I think the following is a little unfair. You say: “This is overdeterminedly insufficient for safety. “Not complying with mandated standards and ignoring repeated explicit instructions from a regulator” should not be allowed to happen, because it might kill everyone. A single instance of noncompliance should not be allowed to happen, and requires something like oversight of training runs to prevent. Not to mention that denying market access or threatening prosecution are inadequate. Not to mention that naming-and-shaming and fining companies are totally inadequate. This passage totally fails to treat AI as a major risk. I know the authors are pretty worried about x-risk; I notice I’m confused.” Let me explain below.
I’m not sure there’s such a thing as “perfect compliance.” I know of no way to ensure that “a single instance of noncompliance should not be allowed to happen.” And, I don’t think that’s necessary for current models or even very near term future models. I think the idea here is that we setup a standard regulatory process in advance of AI models that might be capable enough to kill everyone and shape the development of the next sets of frontier models. I do think there’s certainly a criticism here that naming and shaming, for example, is not a sufficiently punitive tool, but may have more impact on leading AI labs that one might assume.
I hope this helps clear up some of your confusion here. To recap: I think your criticism that the tools are not ambitious is fair. I don’t think that was our goal. I saw this project as a way of providing tools for which there is broad agreement and that given the current state of AI models we believe would help steer AI development and deployment in a better direction. I do think that another reading of this paper is that it’s quite significant that this group agreed on the recommendations that are made. I consider it progress in the discussion of how to effectively govern increasingly power AI models, but it’s not the last word either. :)
Thanks again for sharing and for providing you feedback on these very important questions of governance.
Thanks for your reply. In brief response to your more specific points:
On government oversight, I think you’re referring to the quote “providing a regulator the power to oversee model development could also promote regulatory visibility, thus allowing regulations to adapt more quickly.” But the paper doesn’t seem to mention the direct benefit of oversight: verifying compliance and enforcing the rules. Good oversight would result in licensing not being a one-time thing but rather that labs could lose their licenses during a training run if they were noncompliant. (In my community ‘oversight of training runs’ means government auditors verifying compliance and the government stopping noncompliant runs; maybe it means something weaker outside my community.)

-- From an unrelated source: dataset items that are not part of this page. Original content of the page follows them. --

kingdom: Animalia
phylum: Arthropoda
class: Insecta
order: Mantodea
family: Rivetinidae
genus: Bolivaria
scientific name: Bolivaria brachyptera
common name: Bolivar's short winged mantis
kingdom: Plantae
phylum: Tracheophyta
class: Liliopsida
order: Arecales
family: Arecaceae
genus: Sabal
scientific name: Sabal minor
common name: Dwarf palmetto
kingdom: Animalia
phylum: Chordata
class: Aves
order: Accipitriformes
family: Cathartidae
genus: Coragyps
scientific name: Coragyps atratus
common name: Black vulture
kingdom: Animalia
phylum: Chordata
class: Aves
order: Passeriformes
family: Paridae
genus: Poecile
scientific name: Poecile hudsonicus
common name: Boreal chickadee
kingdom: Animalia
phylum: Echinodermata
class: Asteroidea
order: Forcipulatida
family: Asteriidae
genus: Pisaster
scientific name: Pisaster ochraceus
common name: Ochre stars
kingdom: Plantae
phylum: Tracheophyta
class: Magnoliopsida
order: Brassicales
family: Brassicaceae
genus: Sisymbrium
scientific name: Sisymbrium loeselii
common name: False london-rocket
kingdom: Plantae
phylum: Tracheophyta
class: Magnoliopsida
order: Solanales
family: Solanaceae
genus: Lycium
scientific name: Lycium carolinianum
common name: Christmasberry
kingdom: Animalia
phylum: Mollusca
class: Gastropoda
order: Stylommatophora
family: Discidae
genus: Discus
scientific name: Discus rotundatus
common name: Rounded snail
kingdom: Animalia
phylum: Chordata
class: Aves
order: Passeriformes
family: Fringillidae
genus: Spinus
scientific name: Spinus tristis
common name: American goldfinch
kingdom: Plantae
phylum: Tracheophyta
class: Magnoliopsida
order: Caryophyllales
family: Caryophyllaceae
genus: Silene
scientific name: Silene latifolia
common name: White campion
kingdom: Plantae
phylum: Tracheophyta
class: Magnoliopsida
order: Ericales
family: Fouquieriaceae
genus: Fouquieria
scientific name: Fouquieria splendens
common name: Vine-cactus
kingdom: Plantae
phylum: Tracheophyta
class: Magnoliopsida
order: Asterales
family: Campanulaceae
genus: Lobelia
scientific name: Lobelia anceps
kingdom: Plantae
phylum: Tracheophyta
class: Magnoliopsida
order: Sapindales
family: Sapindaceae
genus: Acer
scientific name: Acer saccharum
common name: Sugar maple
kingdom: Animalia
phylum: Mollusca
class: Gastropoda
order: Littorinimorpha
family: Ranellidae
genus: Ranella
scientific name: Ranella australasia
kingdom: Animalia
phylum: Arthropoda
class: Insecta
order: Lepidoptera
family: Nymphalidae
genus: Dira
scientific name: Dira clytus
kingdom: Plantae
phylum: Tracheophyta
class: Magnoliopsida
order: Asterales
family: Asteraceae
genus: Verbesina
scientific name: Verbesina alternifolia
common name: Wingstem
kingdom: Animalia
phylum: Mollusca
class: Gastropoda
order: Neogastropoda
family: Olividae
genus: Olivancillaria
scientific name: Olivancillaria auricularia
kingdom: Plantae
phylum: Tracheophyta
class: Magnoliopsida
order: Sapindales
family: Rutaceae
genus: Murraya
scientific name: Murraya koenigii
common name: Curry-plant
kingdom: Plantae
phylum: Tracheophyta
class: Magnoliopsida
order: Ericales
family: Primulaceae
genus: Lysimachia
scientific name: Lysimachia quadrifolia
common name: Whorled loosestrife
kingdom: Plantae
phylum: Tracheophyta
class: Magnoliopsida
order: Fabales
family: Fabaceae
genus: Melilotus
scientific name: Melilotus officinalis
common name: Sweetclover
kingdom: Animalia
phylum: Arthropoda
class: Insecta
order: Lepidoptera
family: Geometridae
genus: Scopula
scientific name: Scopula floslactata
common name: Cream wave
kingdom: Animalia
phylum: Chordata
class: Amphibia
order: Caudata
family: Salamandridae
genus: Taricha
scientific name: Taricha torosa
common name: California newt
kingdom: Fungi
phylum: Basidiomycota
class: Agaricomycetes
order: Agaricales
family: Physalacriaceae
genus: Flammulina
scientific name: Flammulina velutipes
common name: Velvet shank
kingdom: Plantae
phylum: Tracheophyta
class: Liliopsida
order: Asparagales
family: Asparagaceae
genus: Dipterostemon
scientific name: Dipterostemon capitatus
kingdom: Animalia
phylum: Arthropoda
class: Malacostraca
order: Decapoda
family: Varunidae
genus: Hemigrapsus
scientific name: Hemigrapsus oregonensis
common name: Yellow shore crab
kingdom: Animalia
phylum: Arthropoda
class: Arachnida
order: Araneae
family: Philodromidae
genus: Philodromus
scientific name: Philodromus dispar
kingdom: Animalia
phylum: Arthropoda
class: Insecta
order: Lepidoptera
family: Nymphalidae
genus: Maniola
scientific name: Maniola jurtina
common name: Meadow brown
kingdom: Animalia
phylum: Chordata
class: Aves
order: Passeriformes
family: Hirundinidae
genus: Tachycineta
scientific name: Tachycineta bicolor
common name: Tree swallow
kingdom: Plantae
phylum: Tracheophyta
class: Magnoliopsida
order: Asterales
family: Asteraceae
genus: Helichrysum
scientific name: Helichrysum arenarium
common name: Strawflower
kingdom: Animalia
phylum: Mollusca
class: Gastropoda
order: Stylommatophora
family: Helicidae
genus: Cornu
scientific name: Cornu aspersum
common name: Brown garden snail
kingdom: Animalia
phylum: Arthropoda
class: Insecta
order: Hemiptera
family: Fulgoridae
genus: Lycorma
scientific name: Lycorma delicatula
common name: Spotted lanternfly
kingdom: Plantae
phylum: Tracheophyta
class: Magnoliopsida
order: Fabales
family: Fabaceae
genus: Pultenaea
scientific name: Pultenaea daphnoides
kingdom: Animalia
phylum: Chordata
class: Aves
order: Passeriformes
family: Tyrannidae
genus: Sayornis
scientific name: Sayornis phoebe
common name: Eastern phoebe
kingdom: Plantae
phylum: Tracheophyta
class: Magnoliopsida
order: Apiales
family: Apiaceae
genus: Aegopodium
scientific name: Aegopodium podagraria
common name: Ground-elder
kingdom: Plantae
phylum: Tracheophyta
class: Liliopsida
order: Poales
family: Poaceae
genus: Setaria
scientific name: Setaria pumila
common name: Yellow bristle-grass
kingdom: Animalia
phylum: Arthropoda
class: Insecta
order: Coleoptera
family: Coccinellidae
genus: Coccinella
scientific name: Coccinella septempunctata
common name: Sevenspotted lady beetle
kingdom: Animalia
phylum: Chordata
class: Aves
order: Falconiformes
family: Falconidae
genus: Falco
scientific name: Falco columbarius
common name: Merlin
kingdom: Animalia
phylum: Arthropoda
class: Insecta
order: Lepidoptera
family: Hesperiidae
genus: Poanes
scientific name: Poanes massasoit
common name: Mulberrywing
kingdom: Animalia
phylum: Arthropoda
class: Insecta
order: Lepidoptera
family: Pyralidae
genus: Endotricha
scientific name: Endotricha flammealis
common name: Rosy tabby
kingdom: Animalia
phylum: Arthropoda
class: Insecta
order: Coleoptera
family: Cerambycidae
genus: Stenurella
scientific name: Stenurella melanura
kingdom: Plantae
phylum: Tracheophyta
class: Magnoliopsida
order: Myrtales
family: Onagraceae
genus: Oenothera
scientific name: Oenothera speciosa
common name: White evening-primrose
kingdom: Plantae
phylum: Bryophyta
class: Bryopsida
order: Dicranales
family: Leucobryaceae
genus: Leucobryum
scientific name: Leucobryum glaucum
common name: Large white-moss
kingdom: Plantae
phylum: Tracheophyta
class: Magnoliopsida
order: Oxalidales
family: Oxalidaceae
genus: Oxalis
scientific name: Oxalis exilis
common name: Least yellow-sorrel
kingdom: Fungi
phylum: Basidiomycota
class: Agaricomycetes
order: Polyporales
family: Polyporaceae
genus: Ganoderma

I agree that “perfect compliance” is hard but stand by my disappointment in the “particularly egregious instances” passage as not aiming high enough,
Edit: also I get that finding consensus is hard but after reading the consensus-y-but-ambitious Towards Best Practices in AGI Safety and Governance and Model evaluation for extreme risks I was expecting consensus on something stronger.
Thanks for the response! I appreciate the clarification on both point 1 and 2 above. I think they’re fair criticisms. Thanks for pointing them out.